The making of Charlie Chaplin’s The Kid

Charlie Chaplin was widely recognized as one of the greats among comedians and silent movie stars of the 20th century. He was best known for his character, the awkward and endearing "Little Tramp." Chaplin's first feature length film and his directorial debut, The Kid, was financed for $250,000 by Bank of America in 1919. At a time when many banks considered film to be a risky investment, Bank of America held a different opinion. Convinced the film industry was sound, we offered the same financing rates to filmmakers as we did to commodities dealers.

Chaplin wrote, produced, directed and starred in the silent comedy-drama film, which featured Jackie Coogan as his adopted son and sidekick. When Chaplin saw Jackie Coogan singing and dancing on stage as a vaudeville performer, he knew the boy had star quality and wrote The Kid with Coogan in mind. Chaplin was right. The film made Coogan into the first major child star of the film industry. Later, as an adult, Coogan played Uncle Fester in the successful TV show The Addams Family.

The Kid was Chaplin's most autobiographical film. Much of the film's setting resembles where Chaplin grew up, including the attic room with the sloping roof where John and the Little Tramp live. Chaplin was raised by a single mother until he was separated from her at a young age to be sent to a school for orphans and destitute children. The Kid features a number of pompous doctors and orphanage officials as characters.

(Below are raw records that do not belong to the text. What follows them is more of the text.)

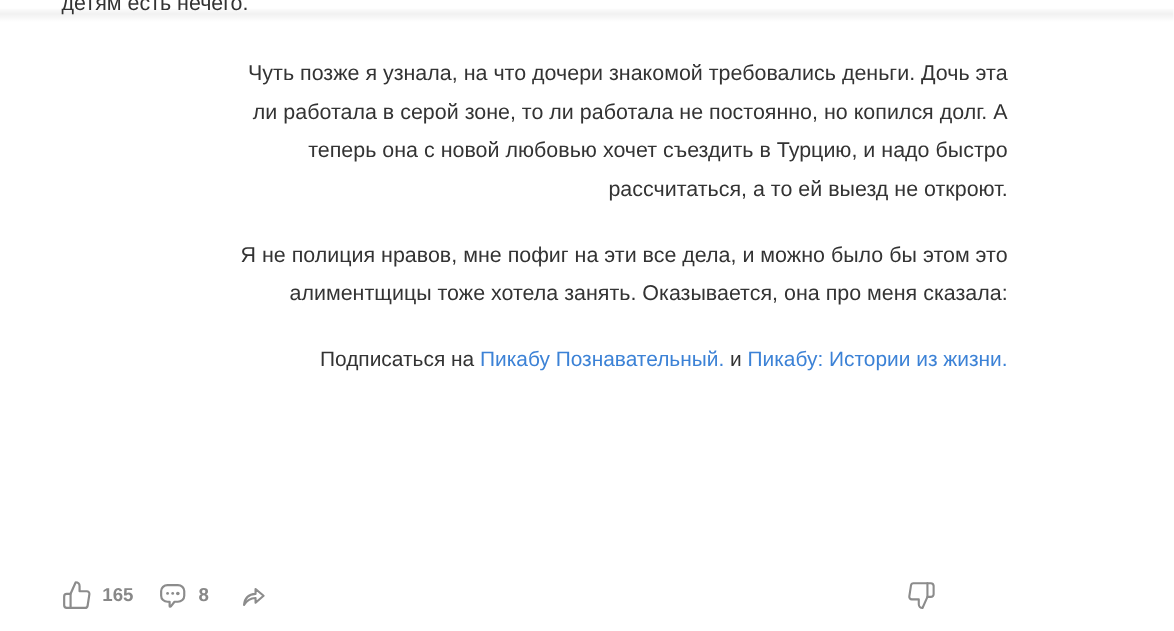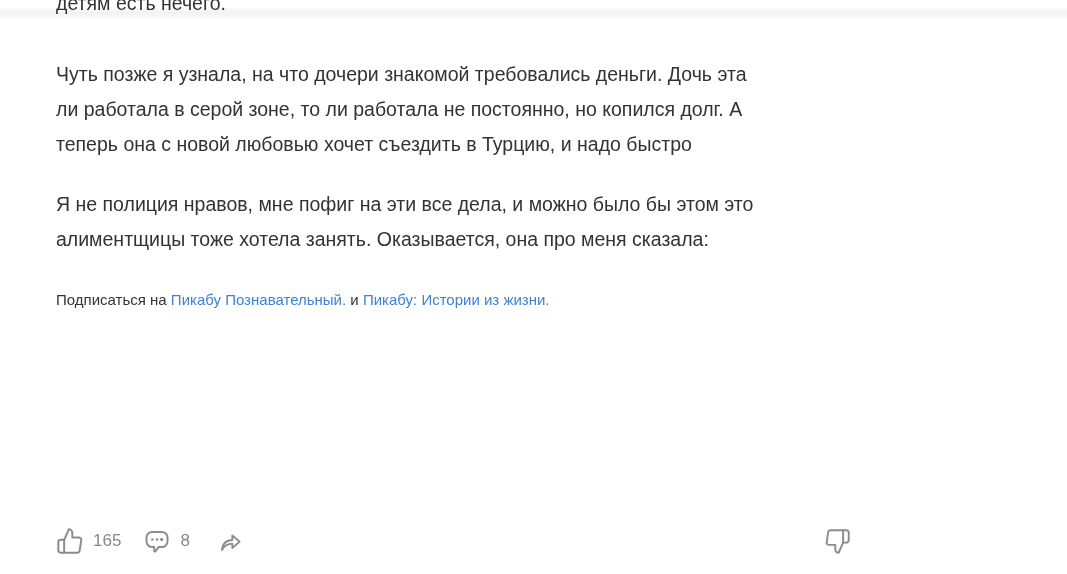--- a/index.html
+++ b/index.html
@@ -3,53 +3,53 @@
 <meta charset="utf-8">
 <style>
   * { margin: 0; padding: 0; box-sizing: border-box; }
   html, body {
     width: 1067px; height: 574px;
     background: #ffffff;
     font-family: "Liberation Sans", sans-serif;
     color: #333333;
     overflow: hidden;
   }
-  .page { position: relative; width: 1067px; height: 574px; background: #ffffff; }
+  .page { position: relative; width: 1067px; height: 574px; background: #ffffff; text-align: right; }
 
   
   .clip-line {
     position: absolute;
     left: 56px; top: -8px;
     font-size: 19.5px; line-height: 22px;
     white-space: nowrap;
   }
 
   
   .top-shadow {
     position: absolute;
     left: 0; right: 0; top: 8px; height: 12px;
     background: linear-gradient(to bottom, rgba(0,0,0,0.015), rgba(0,0,0,0.055) 40%, rgba(0,0,0,0));
     pointer-events: none;
   }
 
   .content {
     position: absolute;
-    left: 56px; top: 0;
+    left: 56px; top: 8px;
     width: 860px;
-    padding-top: 57px;
+    padding-top: 42px;
   }
   .para { margin: 0 0 25px 0; }
   .para .line {
     display: block;
     font-size: 19.5px;
     line-height: 35px;
     white-space: nowrap;
     color: #333333;
   }
-  .subscribe { font-size: 15px; line-height: 35px; white-space: nowrap; }
+  .subscribe { font-size: 19px; line-height: 35px; white-space: nowrap; }
   .subscribe a.link {
     color: #3c82d6;
     text-decoration: none;
     cursor: pointer;
   }
 
   .actions {
     position: absolute;
     left: 56px; top: 524px;
     width: 795px;
@@ -62,38 +62,40 @@
     align-items: center;
     gap: 9px;
     color: #8c8c8c;
     cursor: pointer;
   }
   .action + .action { margin-left: 22px; }
   .action.share { margin-left: 26px; }
   .action .count {
     font-size: 17px;
     color: #888888;
+    font-weight: bold;
   }
   .action svg { display: block; }
   .action.dislike { margin-left: auto; }
 </style>
 </head>
 <body>
 
 <div class="page">
 
   <div class="clip-line">детям есть нечего.</div>
   <div class="top-shadow"></div>
 
   <div class="content">
 
     <p class="para">
       <span class="line">Чуть позже я узнала, на что дочери знакомой требовались деньги. Дочь эта</span>
       <span class="line">ли работала в серой зоне, то ли работала не постоянно, но копился долг. А</span>
       <span class="line">теперь она с новой любовью хочет съездить в Турцию, и надо быстро</span>
+      <span class="line">рассчитаться, а то ей выезд не откроют.</span>
     </p>
 
     <p class="para">
       <span class="line">Я не полиция нравов, мне пофиг на эти все дела, и можно было бы этом это</span>
       <span class="line">алиментщицы тоже хотела занять. Оказывается, она про меня сказала:</span>
     </p>
 
 
     <p class="para subscribe"><span>Подписаться на </span><a class="link">Пикабу Познавательный.</a><span> и </span><a class="link">Пикабу: Истории из жизни.</a></p>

The Kid was the first feature length comedy film that was also a drama. It combined slapstick with sentiment, something no other director had attempted before. In his autobiography, Chaplin wrote that he had been warned that mixing the two forms simply would not work, but his instincts told him otherwise. History has proved both Chaplin and Bank of America right. On the movie’s release in 1921, audiences and critics were united, and The Kid was proclaimed a tragicomic masterpiece.

The Library of Congress later selected The Kid for its National Film Registry because of the movie’s significance culturally, historically and aesthetically. In the end, The Kid grossed $250 million, and the loan was paid back in just six weeks after the film premiered. Today, The Kid is widely considered one of the greatest films in cinematic history.